Since we are already in Spain, the children talk and fantasize about pilgrimage and I can hardly imagine anything better than three weeks out in nature to move my body, a packing list is written, various things procured (in my new plastic T-shirt I walk 18 days with only two or three times wash in between :-), provisions packed (we are low-budget and can not afford restaurants), the bus parked at a campsite – and off we go. I would say, quick decision: From the idea to run the Camino de Santiago to the implementation we need just two days.

To Oviedo, the starting point of our pilgrimage, we take the public bus. Until we arrive at the pilgrimage office to get our pilgrim passports – in which we get a stamp in all churches and hostels, so that the Catholic Church knows that we have actually walked to Santiago – we are already walked 5 km.

Then it really starts. Before the church “San Salvador” I put on my backpack and : The hip belt buckle breaks off. Crap! Petur thinks of Armageddon and not to spoil the mood I knot due belts simply on the belly. This is done for 18 days, which leads to the fact that my belly has a dent every evening, which then expands again during the night – until the morning is tied again.

Actually, I thought I was the fittest hiker among us. I try to keep up with my fast friend Lara during the frequent extended walking-sprints. Okay, I don’t really have any more training worth mentioning either. What had I read again in the source mentioned above: “….is the Camino Primitivo not recommended for everyone. For pilgrims with an affinity for mountains and people in good shape, however, it is all the more appealing…So if you have a high level of fitness or are an experienced pilgrim, you might want to try the Camino Primitivo…”

After 13 kilometers I’m the last to arrive at the hostel and full of aches. Ouch! My shoulders! The rather stuffy hostel with 6 bunk beds in one room, we have to ourselves until late in the evening still two hikers arrive. In contrast to me, my son is thrilled to share the accommodation with others- by the way, amazingly well trained men.

I don’t sleep a wink. Outside it is raining cats and dogs, it is thundering. Instead of being in direct contact with what is (on a road several days later that leads steeply uphill we read in yellow camino writing : “The presence is a gift!”) I am worried about how we will hike in such weather. Finally it is early enough to wake the others. Before we leave in the dark, we hear from our new pilgrim friends, who have arrived from Ukraine, that last year they participated in “Iron-Man” (a triathlon competition where you have to have an unusual endurance)… Should that tell me anything about how trained you have to be for the Camino Primitivo? “No” I decide and let go of the thought. Quietly it comes again through the silence of the mind, when the two Ukrainians point incredulously at the children and our large luggage and take a photo of us to prove our existence. This is not the first time that we meet unbelieving pilgrims who want to have a photo of us…

One of many amazing sunrises which keeps our breaths away..

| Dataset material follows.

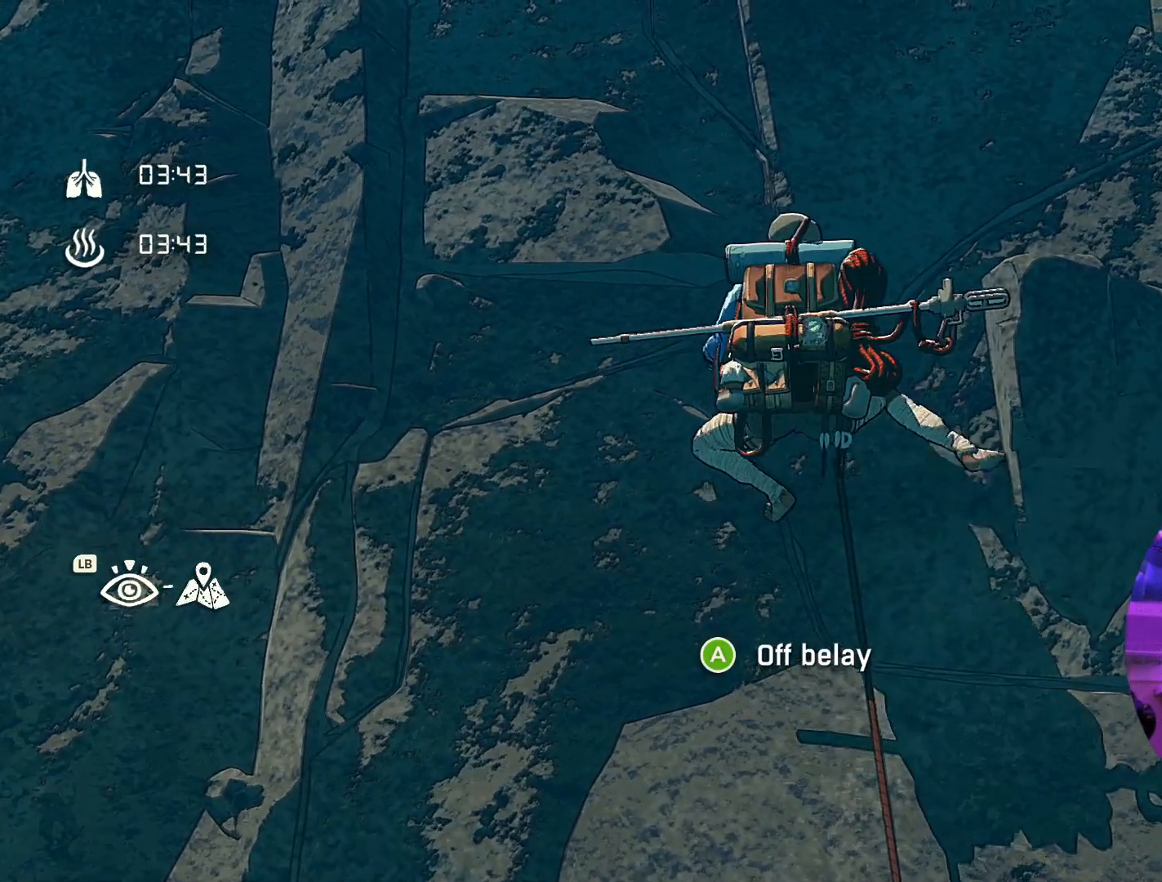
{"buttons": ["R1"], "left_stick": "center", "right_stick": "center", "events": [[100, "left_stick", "center"], [167, "R1", "down"]]}
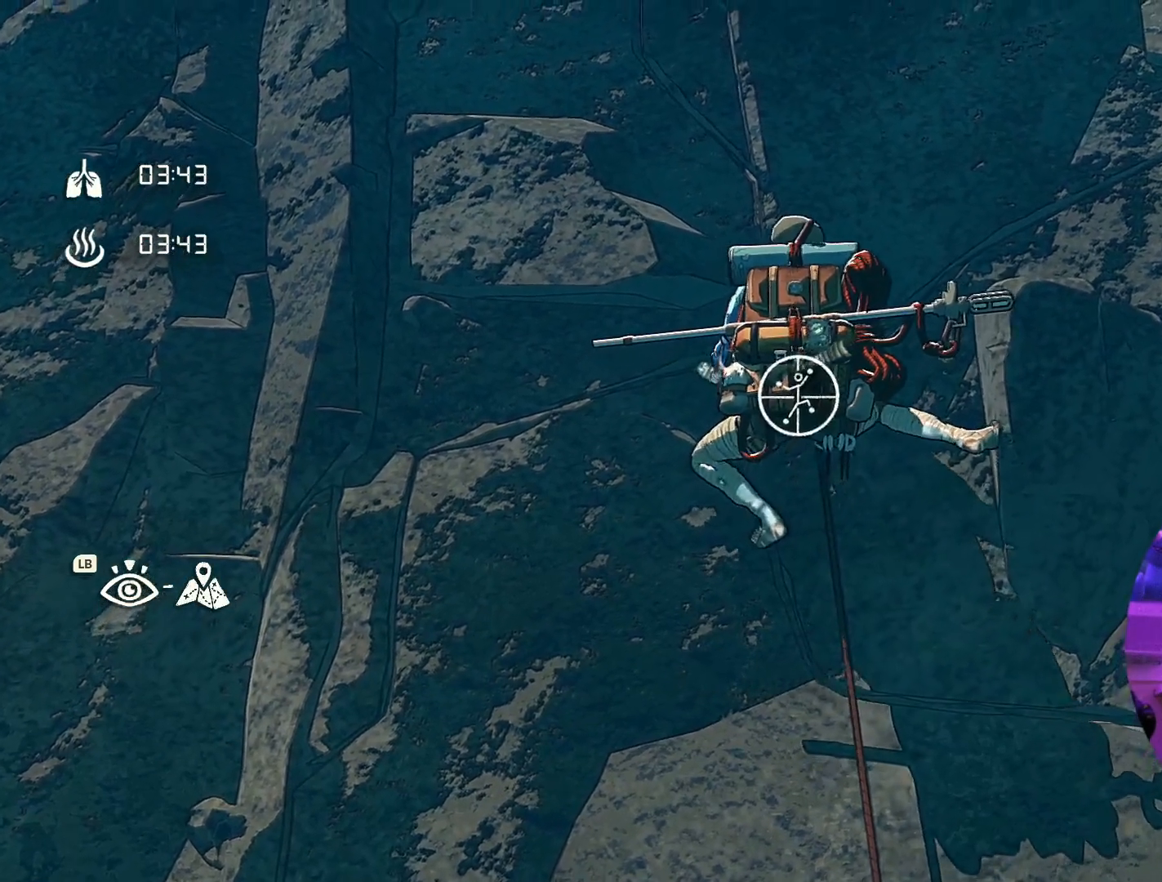
{"buttons": [], "left_stick": "center", "right_stick": "down-right", "events": [[134, "R1", "up"], [334, "right_stick", "down-right"]]}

This morning is as beautiful as most that will follow. Just not quite as foggy. We find into a brisk running flow and walk silently through the Asturian countryside. Still the children feel the “shell and yellow arrow search” as a kind of scavenger hunt, which will change in the course of the day. While we take a breakfast break after two hours, the two pilgrim friends overtake us, looking at their cell phones. Directly in front of a shell (= signpost of the Camino) they stop and ask us with a look into their cell phones for the way, 

The shell: Many roads lead to Santiago de Compostela…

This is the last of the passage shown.